══ SOURCE DATA
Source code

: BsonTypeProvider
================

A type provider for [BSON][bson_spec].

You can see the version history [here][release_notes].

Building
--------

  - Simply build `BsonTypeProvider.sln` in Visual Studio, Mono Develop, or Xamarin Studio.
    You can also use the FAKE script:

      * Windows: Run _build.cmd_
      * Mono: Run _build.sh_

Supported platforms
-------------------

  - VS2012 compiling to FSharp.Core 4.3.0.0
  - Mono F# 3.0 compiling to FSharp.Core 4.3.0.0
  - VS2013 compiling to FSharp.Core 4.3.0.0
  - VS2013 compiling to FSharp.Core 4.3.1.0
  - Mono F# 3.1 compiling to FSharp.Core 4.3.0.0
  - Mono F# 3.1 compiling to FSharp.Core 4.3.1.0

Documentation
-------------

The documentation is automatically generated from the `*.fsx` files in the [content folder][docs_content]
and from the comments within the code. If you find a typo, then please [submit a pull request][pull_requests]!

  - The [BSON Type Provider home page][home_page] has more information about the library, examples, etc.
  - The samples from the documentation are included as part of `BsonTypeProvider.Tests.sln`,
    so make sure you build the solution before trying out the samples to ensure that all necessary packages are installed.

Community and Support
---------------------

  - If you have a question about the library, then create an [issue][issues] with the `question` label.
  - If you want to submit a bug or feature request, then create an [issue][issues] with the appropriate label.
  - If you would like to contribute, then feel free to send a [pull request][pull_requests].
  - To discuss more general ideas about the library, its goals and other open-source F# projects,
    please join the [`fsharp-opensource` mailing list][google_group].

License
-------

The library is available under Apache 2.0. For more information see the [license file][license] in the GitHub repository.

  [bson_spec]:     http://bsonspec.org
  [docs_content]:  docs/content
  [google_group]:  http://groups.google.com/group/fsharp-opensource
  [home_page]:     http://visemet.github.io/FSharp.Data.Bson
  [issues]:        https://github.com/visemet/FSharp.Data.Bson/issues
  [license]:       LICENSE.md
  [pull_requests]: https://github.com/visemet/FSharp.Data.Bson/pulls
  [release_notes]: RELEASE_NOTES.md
════
■ PROMPT ■
What you write must be the entries restated word for word, from the opening line through the one holding "The documentation is", with nothing else.

■ REPLY ■
Source code

: BsonTypeProvider
================

A type provider for [BSON][bson_spec].

You can see the version history [here][release_notes].

Building
--------

  - Simply build `BsonTypeProvider.sln` in Visual Studio, Mono Develop, or Xamarin Studio.
    You can also use the FAKE script:

      * Windows: Run _build.cmd_
      * Mono: Run _build.sh_

Supported platforms
-------------------

  - VS2012 compiling to FSharp.Core 4.3.0.0
  - Mono F# 3.0 compiling to FSharp.Core 4.3.0.0
  - VS2013 compiling to FSharp.Core 4.3.0.0
  - VS2013 compiling to FSharp.Core 4.3.1.0
  - Mono F# 3.1 compiling to FSharp.Core 4.3.0.0
  - Mono F# 3.1 compiling to FSharp.Core 4.3.1.0

Documentation
-------------

The documentation is automatically generated from the `*.fsx` files in the [content folder][docs_content]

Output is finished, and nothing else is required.